Start of Block
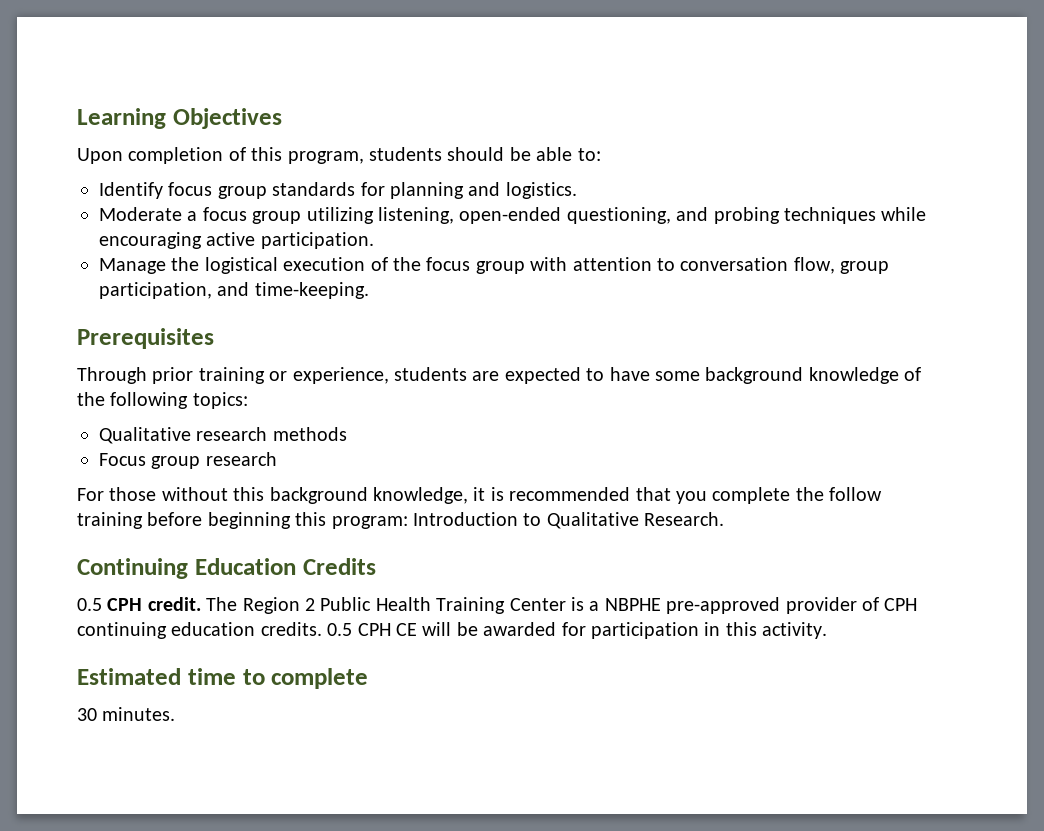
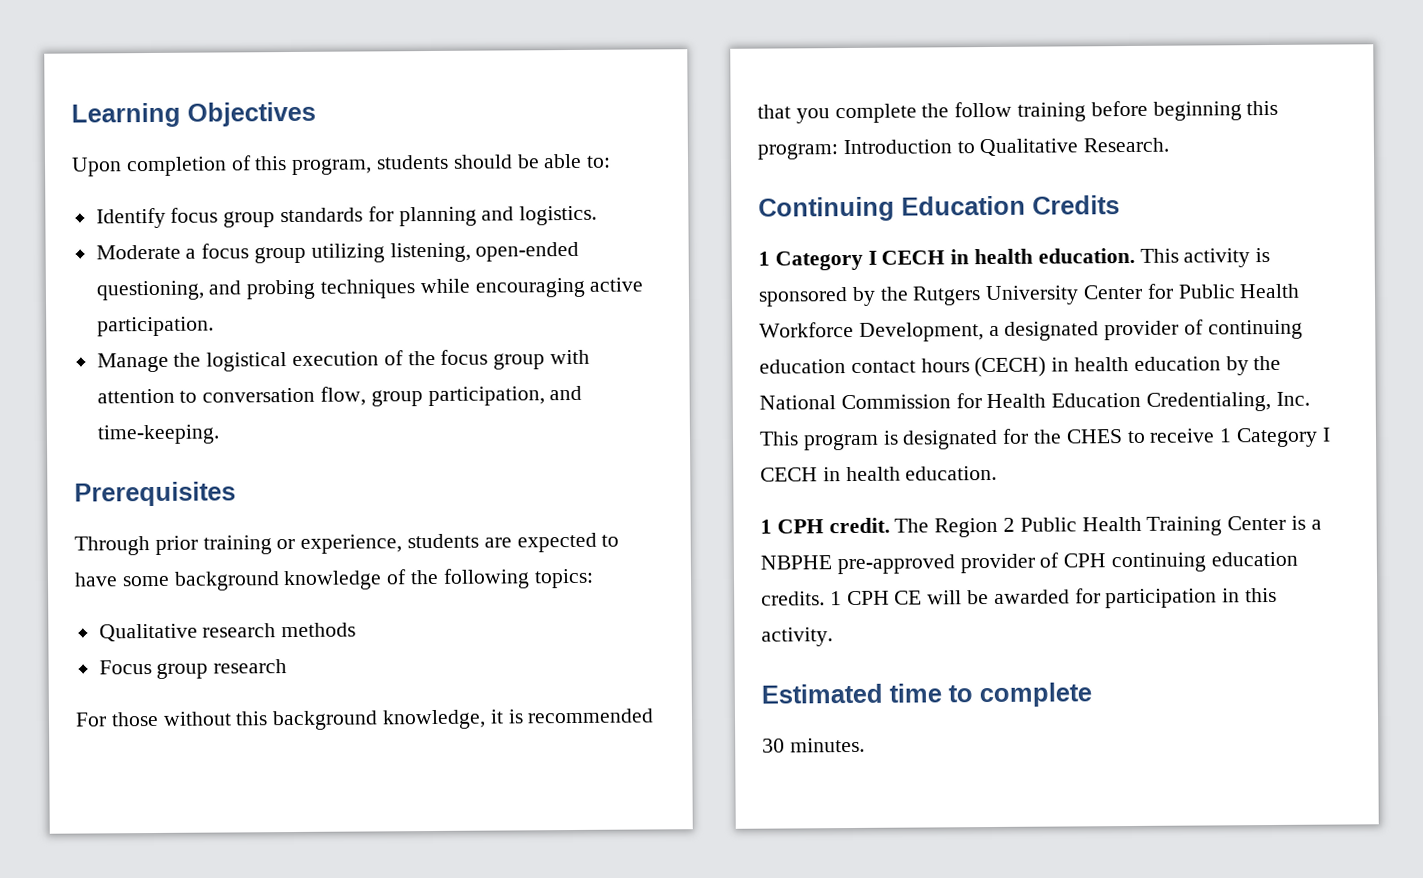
[77,598,102,611] 0.5 -> [758,247,1271,271] [758,283,1301,307] [759,319,1303,342] [759,355,1282,378] [759,391,1310,412] [759,427,1331,451] [760,465,998,482] [760,519,772,534] 1 Category I CECH in health education. This activity is sponsored by the Rutgers University Center for Public Health Workforce Development, a designated provider of continuing education contact hours (CECH) in health education by the National Commission for Health Education Credentialing, Inc. This program is designated for the CHES to receive 1 Category I CECH in health education. // 1
[327,623,353,636] 0.5 -> [829,591,842,606] 1

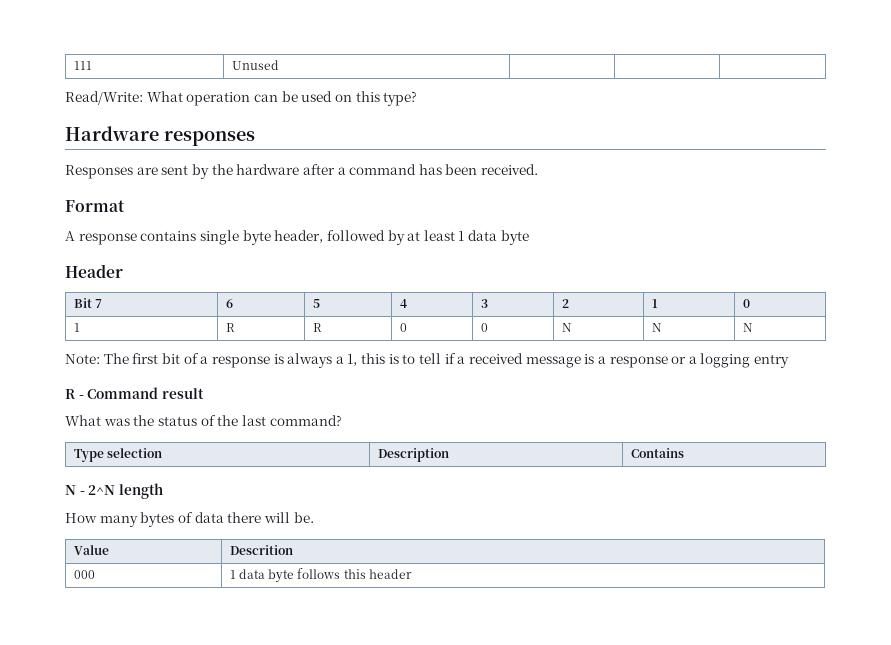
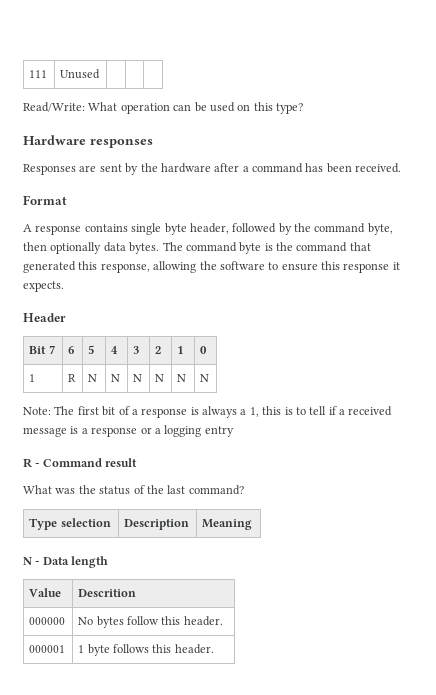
[407,230,529,245] at least 1 data byte -> [294,223,393,235] [23,242,371,254] [23,261,400,273] [23,281,64,292] the command byte, then optionally data bytes. The command byte is the command that generated this response, allowing the software to ensure this response it expects.
[312,323,322,332] [399,323,407,332] [480,323,488,332] R | 0 | 0 -> [88,374,98,382] [111,374,121,382] [133,374,143,382] N | N | N
[630,448,684,458] Contains -> [202,519,253,530] Meaning
[88,485,116,495] 2^N -> [42,557,69,565] Data
[65,512,314,527] [73,545,109,555] [229,545,293,555] [73,570,95,579] [229,569,265,579] // How many bytes of data there will be. // Value | Descrition // 000 | 1 data -> [29,588,62,597] [78,589,137,597] [29,617,66,625] [78,616,223,628] [29,645,66,653] [78,645,85,653] // Value | Descrition // 000000 | No bytes follow this header. // 000001 | 1
[368,569,412,579] header -> [174,644,214,654] header.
End of Block
§ **What you should do**: For the lines from the one containing "[65,512,314,527] [73,545,109,555] [229,545,293,555]" through the end of the listing above, output each exactly and leave out the rest.

§ **Answer to this problem**:
[65,512,314,527] [73,545,109,555] [229,545,293,555] [73,570,95,579] [229,569,265,579] // How many bytes of data there will be. // Value | Descrition // 000 | 1 data -> [29,588,62,597] [78,589,137,597] [29,617,66,625] [78,616,223,628] [29,645,66,653] [78,645,85,653] // Value | Descrition // 000000 | No bytes follow this header. // 000001 | 1
[368,569,412,579] header -> [174,644,214,654] header.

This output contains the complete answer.